At a younger age, when I lived in Montana, my parents would occasionally take me out camping and hunting. I still remember how annoyed I would get that I couldn’t stay home to party, stay up all night talking to older high school boys, go on cruises on “the drag” in downtown Missoula or just plain find something to do so I wouldn’t be stuck with myself. I wanted to escape. Despite my disinterest at the time, I do have vivid memories of enjoying the sunrise over the Bitterroot Mountains while feeding our horses and the way my mom’s beef stew tasted out of a bread bowl. I think these memories are now my favorites.
In my twenties I moved to New York. I didn’t know a soul and was scared, but I was determined. I thought I was going to conquer that city! I was going to school during the day, babysitting at night and drinking every chance I got. I was curious about people yet starving for attention.

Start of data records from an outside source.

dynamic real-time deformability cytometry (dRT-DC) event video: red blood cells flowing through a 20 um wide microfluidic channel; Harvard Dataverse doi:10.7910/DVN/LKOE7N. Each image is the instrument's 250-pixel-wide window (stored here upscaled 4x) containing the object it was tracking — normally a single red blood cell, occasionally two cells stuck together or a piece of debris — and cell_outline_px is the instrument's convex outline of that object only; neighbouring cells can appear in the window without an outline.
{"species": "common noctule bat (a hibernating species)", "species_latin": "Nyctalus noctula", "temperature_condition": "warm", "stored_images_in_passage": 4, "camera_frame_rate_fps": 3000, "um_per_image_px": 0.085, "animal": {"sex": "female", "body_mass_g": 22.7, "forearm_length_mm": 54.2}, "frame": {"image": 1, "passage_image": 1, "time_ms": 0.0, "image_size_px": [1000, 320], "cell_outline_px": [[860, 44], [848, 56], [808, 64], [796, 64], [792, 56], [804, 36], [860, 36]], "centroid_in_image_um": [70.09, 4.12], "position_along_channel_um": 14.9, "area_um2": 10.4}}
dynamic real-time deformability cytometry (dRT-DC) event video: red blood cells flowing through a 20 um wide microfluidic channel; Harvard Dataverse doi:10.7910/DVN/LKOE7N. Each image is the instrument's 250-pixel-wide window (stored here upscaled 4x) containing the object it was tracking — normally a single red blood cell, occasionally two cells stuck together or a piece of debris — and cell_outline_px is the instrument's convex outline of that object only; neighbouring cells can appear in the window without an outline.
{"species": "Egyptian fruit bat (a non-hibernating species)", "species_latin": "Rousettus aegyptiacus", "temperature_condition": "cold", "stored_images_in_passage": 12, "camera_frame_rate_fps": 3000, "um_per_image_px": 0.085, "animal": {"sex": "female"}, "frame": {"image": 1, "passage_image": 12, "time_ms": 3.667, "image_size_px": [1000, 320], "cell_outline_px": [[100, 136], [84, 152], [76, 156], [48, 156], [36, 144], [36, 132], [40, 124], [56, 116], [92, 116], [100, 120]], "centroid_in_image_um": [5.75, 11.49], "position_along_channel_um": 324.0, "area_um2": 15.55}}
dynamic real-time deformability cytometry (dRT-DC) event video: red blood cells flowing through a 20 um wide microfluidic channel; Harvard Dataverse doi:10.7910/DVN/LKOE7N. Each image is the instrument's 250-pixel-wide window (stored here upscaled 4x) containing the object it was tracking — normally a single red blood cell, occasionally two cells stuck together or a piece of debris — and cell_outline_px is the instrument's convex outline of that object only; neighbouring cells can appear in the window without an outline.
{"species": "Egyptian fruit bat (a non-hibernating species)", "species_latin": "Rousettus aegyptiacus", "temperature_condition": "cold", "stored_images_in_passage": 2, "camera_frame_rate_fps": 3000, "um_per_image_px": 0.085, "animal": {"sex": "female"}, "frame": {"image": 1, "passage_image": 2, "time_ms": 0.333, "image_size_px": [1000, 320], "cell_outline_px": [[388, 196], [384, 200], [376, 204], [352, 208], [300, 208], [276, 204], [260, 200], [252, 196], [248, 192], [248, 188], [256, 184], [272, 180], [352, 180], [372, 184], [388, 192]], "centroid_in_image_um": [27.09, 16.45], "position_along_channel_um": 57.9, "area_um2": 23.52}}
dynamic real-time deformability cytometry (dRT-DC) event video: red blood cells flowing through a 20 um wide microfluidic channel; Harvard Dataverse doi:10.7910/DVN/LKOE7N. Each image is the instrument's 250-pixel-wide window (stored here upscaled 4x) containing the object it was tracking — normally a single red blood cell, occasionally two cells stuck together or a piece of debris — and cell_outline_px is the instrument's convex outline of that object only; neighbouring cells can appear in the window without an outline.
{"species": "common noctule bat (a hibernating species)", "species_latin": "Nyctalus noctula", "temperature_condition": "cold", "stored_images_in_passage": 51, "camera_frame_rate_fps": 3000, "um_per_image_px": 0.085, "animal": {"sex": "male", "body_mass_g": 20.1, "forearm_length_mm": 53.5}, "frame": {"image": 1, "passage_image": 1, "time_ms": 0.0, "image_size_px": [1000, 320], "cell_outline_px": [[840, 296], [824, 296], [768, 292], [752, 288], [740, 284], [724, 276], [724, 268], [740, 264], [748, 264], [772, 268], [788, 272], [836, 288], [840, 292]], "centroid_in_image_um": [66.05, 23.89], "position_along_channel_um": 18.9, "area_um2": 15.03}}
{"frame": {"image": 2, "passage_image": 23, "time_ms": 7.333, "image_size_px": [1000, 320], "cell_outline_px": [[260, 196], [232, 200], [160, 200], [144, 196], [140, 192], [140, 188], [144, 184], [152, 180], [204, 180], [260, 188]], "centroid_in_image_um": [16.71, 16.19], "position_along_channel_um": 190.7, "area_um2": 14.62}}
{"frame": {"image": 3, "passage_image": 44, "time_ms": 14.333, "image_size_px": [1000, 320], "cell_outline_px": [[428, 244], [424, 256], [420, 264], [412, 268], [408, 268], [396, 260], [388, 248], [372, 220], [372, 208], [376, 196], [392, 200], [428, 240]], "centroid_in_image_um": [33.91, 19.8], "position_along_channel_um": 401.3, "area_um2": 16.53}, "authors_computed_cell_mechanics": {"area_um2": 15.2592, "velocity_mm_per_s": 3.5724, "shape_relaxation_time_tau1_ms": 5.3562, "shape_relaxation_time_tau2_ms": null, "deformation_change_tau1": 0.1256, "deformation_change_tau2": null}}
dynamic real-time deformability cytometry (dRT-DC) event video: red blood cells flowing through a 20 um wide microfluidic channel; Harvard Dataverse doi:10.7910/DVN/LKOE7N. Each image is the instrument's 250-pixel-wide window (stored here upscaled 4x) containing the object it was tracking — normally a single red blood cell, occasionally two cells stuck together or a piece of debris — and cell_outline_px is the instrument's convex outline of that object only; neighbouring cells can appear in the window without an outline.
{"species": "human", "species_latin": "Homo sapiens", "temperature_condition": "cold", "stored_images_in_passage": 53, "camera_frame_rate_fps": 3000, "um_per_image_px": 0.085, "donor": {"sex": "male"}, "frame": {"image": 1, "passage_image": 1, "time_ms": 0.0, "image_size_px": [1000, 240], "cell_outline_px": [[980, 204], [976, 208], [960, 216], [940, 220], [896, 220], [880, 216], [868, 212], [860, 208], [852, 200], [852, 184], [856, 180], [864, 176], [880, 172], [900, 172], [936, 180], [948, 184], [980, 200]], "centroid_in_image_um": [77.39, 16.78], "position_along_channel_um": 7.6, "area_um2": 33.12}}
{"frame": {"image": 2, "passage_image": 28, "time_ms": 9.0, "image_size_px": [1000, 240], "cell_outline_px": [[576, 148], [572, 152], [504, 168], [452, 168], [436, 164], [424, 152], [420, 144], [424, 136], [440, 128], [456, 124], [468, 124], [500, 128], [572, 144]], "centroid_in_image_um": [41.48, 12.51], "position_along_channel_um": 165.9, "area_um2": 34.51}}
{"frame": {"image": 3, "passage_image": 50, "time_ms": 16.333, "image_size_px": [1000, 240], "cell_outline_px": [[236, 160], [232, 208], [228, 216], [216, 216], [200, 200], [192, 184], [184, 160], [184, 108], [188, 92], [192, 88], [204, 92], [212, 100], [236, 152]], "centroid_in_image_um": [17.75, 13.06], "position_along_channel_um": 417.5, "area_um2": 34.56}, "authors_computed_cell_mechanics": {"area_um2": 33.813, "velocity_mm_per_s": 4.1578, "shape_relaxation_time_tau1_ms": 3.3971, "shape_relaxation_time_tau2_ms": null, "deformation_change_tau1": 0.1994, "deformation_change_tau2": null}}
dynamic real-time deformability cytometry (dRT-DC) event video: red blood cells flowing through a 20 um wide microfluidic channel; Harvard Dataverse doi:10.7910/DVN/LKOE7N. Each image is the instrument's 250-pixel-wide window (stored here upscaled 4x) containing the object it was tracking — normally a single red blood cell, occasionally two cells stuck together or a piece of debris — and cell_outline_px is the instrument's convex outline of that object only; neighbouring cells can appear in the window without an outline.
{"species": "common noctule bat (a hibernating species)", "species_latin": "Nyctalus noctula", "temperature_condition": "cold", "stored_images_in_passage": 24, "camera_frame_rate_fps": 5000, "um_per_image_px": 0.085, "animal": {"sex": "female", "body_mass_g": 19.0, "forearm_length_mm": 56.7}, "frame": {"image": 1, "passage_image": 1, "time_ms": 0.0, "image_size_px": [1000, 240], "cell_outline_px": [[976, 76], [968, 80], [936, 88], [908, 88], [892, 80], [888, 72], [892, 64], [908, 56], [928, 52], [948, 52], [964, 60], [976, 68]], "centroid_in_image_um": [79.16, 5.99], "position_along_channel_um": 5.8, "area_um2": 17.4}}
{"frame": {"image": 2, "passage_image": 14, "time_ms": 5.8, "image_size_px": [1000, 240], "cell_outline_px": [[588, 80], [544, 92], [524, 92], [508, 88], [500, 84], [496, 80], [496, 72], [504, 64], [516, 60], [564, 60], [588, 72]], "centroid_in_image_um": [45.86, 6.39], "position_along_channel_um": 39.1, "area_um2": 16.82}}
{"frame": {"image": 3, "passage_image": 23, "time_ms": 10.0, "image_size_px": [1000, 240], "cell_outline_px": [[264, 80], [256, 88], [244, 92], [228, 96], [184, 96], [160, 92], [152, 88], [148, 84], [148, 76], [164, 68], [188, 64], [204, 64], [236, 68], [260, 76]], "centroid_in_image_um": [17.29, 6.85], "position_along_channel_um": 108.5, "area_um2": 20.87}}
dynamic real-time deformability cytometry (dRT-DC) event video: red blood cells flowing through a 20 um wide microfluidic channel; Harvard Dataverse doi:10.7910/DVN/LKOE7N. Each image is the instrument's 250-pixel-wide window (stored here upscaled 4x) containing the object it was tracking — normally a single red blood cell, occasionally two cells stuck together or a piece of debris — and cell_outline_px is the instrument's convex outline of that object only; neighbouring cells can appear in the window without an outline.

Sometimes I had to get away even in the latest hours of the night. I’d hop on the subway, ride it down to Battery Park, step onto the Staten Island Ferry and enjoy the peace and quiet of the harbor. I can still remember the smell of the salty, humid air, the creaking sounds of the ferry and the dazzling city lights in the distance. It was on that exact ferry that I made the decision to live in that bustling metropolis.
In that city I found out I was not the center of the universe, there was a God and I was not Him. This was a rude awakening. I learned that other people just like me had hopes, dreams, loves and desires and that maybe some were actually really happy. I realized this while waiting for a “walk” signal on the corner of 23rd Street and 6th Avenue. Everyone was busy getting to where they needed to go. Everything got quiet, and I was frightened and humbled. I went home to my basement floor apartment in Astoria, Queens and went to sleep!
Three years later, when the tsunami hit Thailand, my heart felt broken. I left my California apartment and headed for the Pacific Palisades. When I arrived at the beach at sunrise, I prayed for all the families that had been affected. This was an improvement from earlier years of not understanding how much devastation was around me and in other people’s lives. There, on the beach, at age 23, I wasn’t as self-absorbed, although I had a suspicion that something was not right with me. It was so quiet that morning. The gentle waves crashing were all I could hear, as dolphins came close to the shore. It was so majestic! I had never seen dolphins in nature. I found out they arrive the same time every morning and afternoon. This was my new favorite place for peace and quiet.
On November 7th, 2005, on the majestic Whidbey Island in Washington State, I gave up booze. On that foggy morning I realized I was about to sabotage my entire life, and I immediately asked God for help. Today in Minnesota, I treasure the bird songs in the morning, the beauty of fall colors, the crunch of glittery snow beneath my feet in the winter and the sound of truth and laughter. I don’t live a perfect life, but I am grateful and carry an attitude of gratitude as frequently as possible. Giving back has been essential to my recovery. The shift in attitude helps me value my beautiful, sober life, and I especially value it when I’m in the peace and quiet. With a s’more, of course!